MSE: 0.03592636778157073
R^2: 0.17996313165549482
var: medIncome    0.043833
dtype: float64

What is the relationship between violent crime and median income? Why might this be?

Assuming the log data is fine, have we overfit the model? Remember that a good model (which accurately models the relationship between violent crimes per population) need to be robust when faced with new data.

Kfold cross validation splits data into train and test subsets. We can then fit the regression to the training set and see how well it does for the test set.

from sklearn.model_selection import KFold

X = df_reg[['ViolentCrimesPerPop']]
y = df_reg[['medIncome']]

# get four splits, Each split contains a 
# test series and a train series.
kf = KFold(n_splits=4)

# lists to store our statistics
r_vals = []
MSEs = []
medIncome_coef = []

for train_index, test_index in kf.split(X):
    # fit our model and extract statistics
    model = LinearRegression()
    model.fit(X.iloc[train_index], y.iloc[train_index])
    y_hat = model.predict(X.iloc[test_index])
    
    MSEs.append(metrics.mean_squared_error(y.iloc[test_index], y_hat))
    medIncome_coef.append(model.coef_[0][0])
    r_vals.append(metrics.r2_score(y.iloc[test_index], y_hat))

data = {'MSE' : MSEs, 'medIncome coefficient' : medIncome_coef, 'r squared' : r_vals}
pd.DataFrame(data)

	MSE	medIncome coefficient	r squared
0	0.035727	-0.403609	0.130479
1	0.035904	-0.389344	0.162820
2	0.040777	-0.353379	0.200139
3	0.032255	-0.378883	0.182403

Does our model produce similiar coefficients with subsets of the data?

We can do this using an inbuild sklearn function (see here).

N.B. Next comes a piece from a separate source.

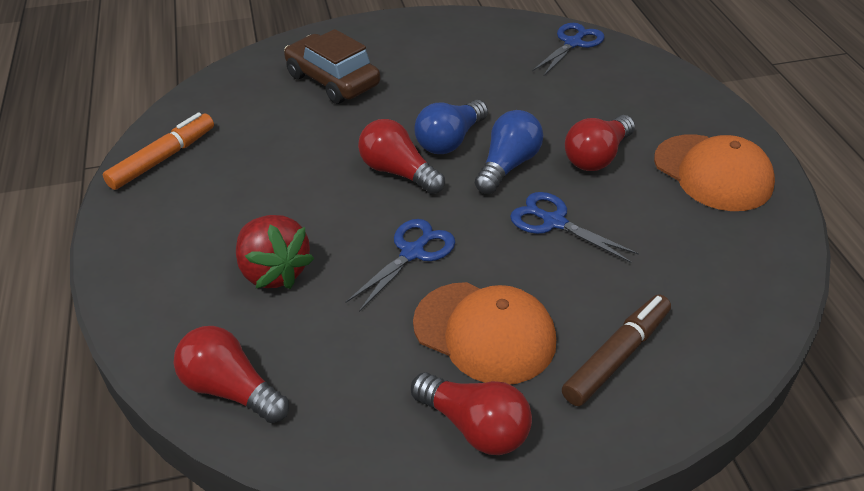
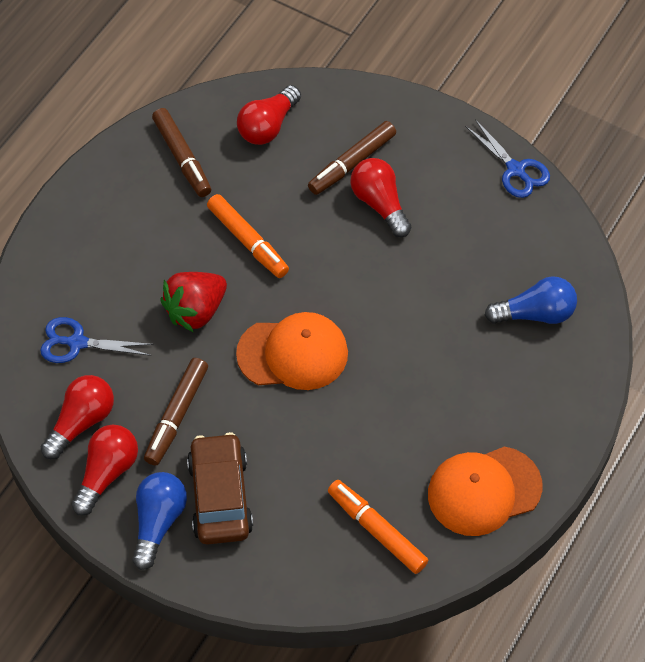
blue scissors: [346,219,455,312] [510,192,639,263] [532,23,605,77] = 3 -> [40,317,154,363] [465,119,550,198] = 2
brown marker: [562,295,671,406] = 1 -> [144,358,208,466] [152,108,211,197] [308,121,396,195] = 3
orange marker: [103,113,214,190] = 1 -> [207,194,289,278] [328,480,428,574] = 2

from sklearn.model_selection import cross_val_score
x = df_reg[['ViolentCrimesPerPop']]
y = df_reg[['medIncome']]

model = LinearRegression()
model.fit(x, y)

print(cross_val_score(model, x, y, cv=4))

[0.13047946 0.16281953 0.20013867 0.18240261]

What do these values tell us about our model and data?

You might want to carry out multiple regression with more than one predictor variable, or reduce the number of dimensions, or perhaps address different questions using a clustering algorithm instead with all or a subset of features.